简体繁体 English

使用带有 CUDA（和集成内存）的数据指针

[英]Using a data pointer with CUDA (and integrated memory)

原文 2015-06-17 19:09:50 5 1 c++/ memory-management/ cuda

I am using a board with integrated gpu and cpu memory.我正在使用带有集成 gpu 和 cpu 内存的板。 I am also using an external matrix library (Blitz++).我也在使用外部矩阵库（Blitz++）。 I would like to be able to grab the pointer to my data from the matrix object and pass it into a cuda kernel.我希望能够从矩阵对象中获取指向我的数据的指针并将其传递到 cuda 内核中。 After doing some digging, it sounds like I want to use some form of a zero copy by calling cudaHostGetDevicePointer .在做了一些挖掘之后，听起来我想通过调用cudaHostGetDevicePointer来使用某种形式的零副本。 What I am unsure of is the allocation of the memory.我不确定的是内存的分配。 Do I have to have created the pointer using cudaHostAlloc ?我是否必须使用cudaHostAlloc创建指针？ I do not want to have to re-write Blitz++ to do cudaHostAlloc if I don't have to.如果不需要，我不想重新编写 Blitz++ 来执行cudaHostAlloc 。

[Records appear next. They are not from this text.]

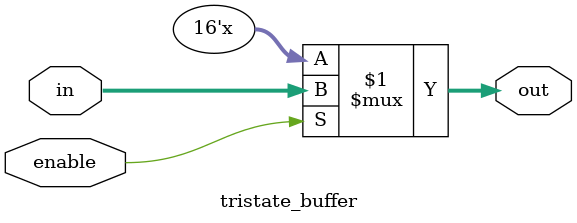
<source format=sv>
module tristate_mux_top(
    input [15:0] input_bus_a,
    input [15:0] input_bus_b,
    input select,
    input output_enable,
    output [15:0] muxed_bus
);

    // Internal signals
    wire [15:0] mux_output;
    wire [15:0] sub_result;
    wire borrow;

    // Conditional sum subtraction algorithm
    assign {borrow, sub_result} = input_bus_a + (~input_bus_b + 1'b1); // A - B = A + (~B + 1)

    // 2:1 MUX submodule
    mux_2to1 #(
        .WIDTH(16)
    ) mux_inst (
        .in_a(sub_result),
        .in_b(input_bus_b), // Assuming we still want to select between the result and input_bus_b
        .sel(select),
        .out(mux_output)
    );

    // Tri-state buffer submodule
    tristate_buffer #(
        .WIDTH(16)
    ) buffer_inst (
        .in(mux_output),
        .enable(output_enable),
        .out(muxed_bus)
    );

endmodule

// 2:1 Multiplexer submodule
module mux_2to1 #(
    parameter WIDTH = 16
)(
    input [WIDTH-1:0] in_a,
    input [WIDTH-1:0] in_b,
    input sel,
    output [WIDTH-1:0] out
);
    assign out = sel ? in_b : in_a;
endmodule

// Tri-state buffer submodule
module tristate_buffer #(
    parameter WIDTH = 16
)(
    input [WIDTH-1:0] in,
    input enable,
    output [WIDTH-1:0] out
);
    assign out = enable ? in : {WIDTH{1'bz}};
endmodule
</source>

My code currently works, but does a copy of the matrix data every time.我的代码目前有效，但每次都会复制矩阵数据。 That is not needed on the integrated memory cards.集成存储卡不需要。

1 个解决方案

The pointer has to be created (ie allocated) with cudaHostAlloc , even on integrated systems like Jetson.必须使用cudaHostAlloc创建（即分配）指针，即使在像 Jetson 这样的集成系统上也是如此。

The reason for this is that the GPU requires (zero-copy) memory to be pinned , ie removed from the host demand-paging system.这样做的原因是，GPU需要（零拷贝）内存进行固定，即从主机需求为寻呼系统中删除。 Ordinary allocations are subject to demand-paging, and may not be used as zero-copy ie mapped memory for the GPU.普通分配受需求分页的影响，不能用作零拷贝，即 GPU 的映射内存。